# Police Guards



## Hilly10 (Feb 4, 2004)

This as very nearly sent me over the top. Why on earth should a family have two police officers guarding their front door(fucking Gordo only gets one) when the supposed kidnapping happened in Pakistan (very suspect) cannot see what danger could occur here, top officers from the force are involved god knows how much resources money as been used. Hello it happened in Pakistan let them sort it fucking out. I have a drunk driver hit me up the arse telephone cops give them the reg witness etc whats done Fuck All. They tell me we have nobody around at the moment . I am just so fucking fed up with this country :evil: :evil: :evil: :evil: :evil: :evil: :evil: :evil: :evil: :evil: :evil: :evil: :evil: :evil: :evil: :evil: :evil:


----------



## SAJ77 (Nov 16, 2008)

I saw that and thought the exact same thing as you - A great use of police resources! :?

Regarding the so called kidnapping - It looks like an 'inside' job! Very dubious circumstances!

Saj


----------



## T3RBO (Dec 9, 2003)

I was just glad to hear they got their son back unharmed :?


----------



## Hilly10 (Feb 4, 2004)

T3RBO said:


> I was just glad to hear they got their son back unharmed :?


Never in doubt me old china. One big money Scam :wink: Why do you think he would not let the mother go with them


----------



## bella_beetle2.0 (Feb 9, 2010)

what i want to know is why do so many children go missing? what are the parents doing ? why are they not watching them :? ?
*especially in a foriegn country!! :evil: *


----------



## Mark Davies (Apr 10, 2007)

I suspect they were there to control the wonderful British press, who after all are well known for their 'restraint'. :roll:


----------



## Bikerz (Aug 23, 2008)

Mark Davies said:


> I suspect they were there to control the wonderful British press, who after all are well known for their 'restraint'. :roll:


I dont want to, but I agree with Mark. :lol:


----------



## ScoobyTT (Aug 24, 2009)

Hilly10 said:


> This as very nearly sent me over the top. Why on earth should a family have two police officers guarding their front door(fucking Gordo only gets one) when the supposed kidnapping happened in Pakistan..


If you think that's bad, there was some traffic copy program on BBC a few weeks ago and they were basically applying a drag net to catch motorists which used, wait for it, 500 officers. 
"Yes, there's a burglar in my house and my wife has been shot."
"Sorry we have no-one available at the moment."


----------



## MosTT (Nov 25, 2009)

Great story and so true


----------



## T3RBO (Dec 9, 2003)

ScoobyTT said:


> If you think that's bad, there was some traffic copy program on BBC a few weeks ago and they were basically applying a drag net to catch motorists which used, wait for it, 500 officers.
> "Yes, there's a burglar in my house and my wife has been shot."
> "Sorry we have no-one available at the moment."

GIVEN DATA:
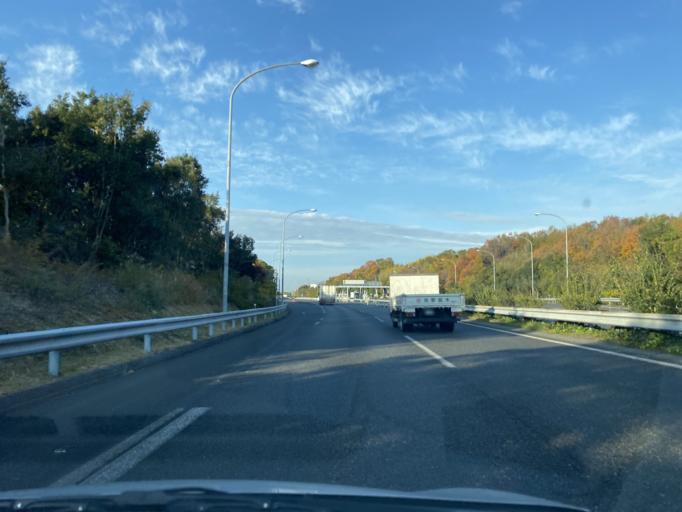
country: JP
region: Osaka
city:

WHAT YOU NEED TO DO:
Carry the forum thread about police guards forward from the point where it stops, writing the posts that come next.

RESPONSE BELOW:
I saw that :lol:



Mark Davies said:


> I suspect they were there to control the wonderful British press, who after all are well known for their 'restraint'. :roll:


Agree as well as seems the most likely reason


----------



## JNmercury00 (May 22, 2007)

Mark Davies said:


> I suspect they were there to control the wonderful British press, who after all are well known for their 'restraint'. :roll:


that was my initial thought!


----------



## Charlie (Dec 15, 2006)

500 officers , that does seem rather excessive  however as an ex-copper I know how much other crime is detected through traffic related offences being dealt with.

This kidnapping did strike me as suspicious from the very start, also it was reported a week ago that he was safe and sound and back in the UK :? and then they have to retract that - all very strange.

Charlie


----------



## roddy (Dec 25, 2008)

Hilly10 said:


> This as very nearly sent me over the top. Why on earth should a family have two police officers guarding their front door(fucking Gordo only gets one) when the supposed kidnapping happened in Pakistan (very suspect) cannot see what danger could occur here, top officers from the force are involved god knows how much resources money as been used. Hello it happened in Pakistan let them sort it fucking out. I have a drunk driver hit me up the arse telephone cops give them the reg witness etc whats done Fuck All. They tell me we have nobody around at the moment . I am just so fucking fed up with this country :evil: :evil: :evil: :evil: :evil: :evil: :evil: :evil: :evil: :evil: :evil: :evil: :evil: :evil: :evil: :evil: :evil:


i am asuming you are taking the piss !!!!!
"" SUPPOSED KIDNAPING "",, ??????? :? :? a four year old boy or your bumper ?????,,, geta f*kin grip man !!!!!! how can you possibly compare the two things.. [smiley=bomb.gif] [smiley=bomb.gif] [smiley=bomb.gif]


----------



## TurboTTS (Sep 11, 2009)

the best of all my friends; wether is a bumper thumper, a kidnapping, a little kitty being rescued from a tree........ *drum roll* if your a tax payer then YOUR PAYING FOR IT!

i wanna move somewhere, like an island for one! im also tired of it... pay 10's of thousands of pounds a years for it to be pissed up a fucking wall....


----------



## Wallsendmag (Feb 12, 2004)

TurboTTS said:


> the best of all my friends; wether is a bumper thumper, a kidnapping, a little kitty being rescued from a tree........ *drum roll* if your a tax payer then YOUR PAYING FOR IT!
> 
> i wanna move somewhere, like an island for one! im also tired of it... pay 10's of thousands of pounds a years for it to be pissed up a fucking wall....


Is the island from Castaway not available ?


----------



## Hilly10 (Feb 4, 2004)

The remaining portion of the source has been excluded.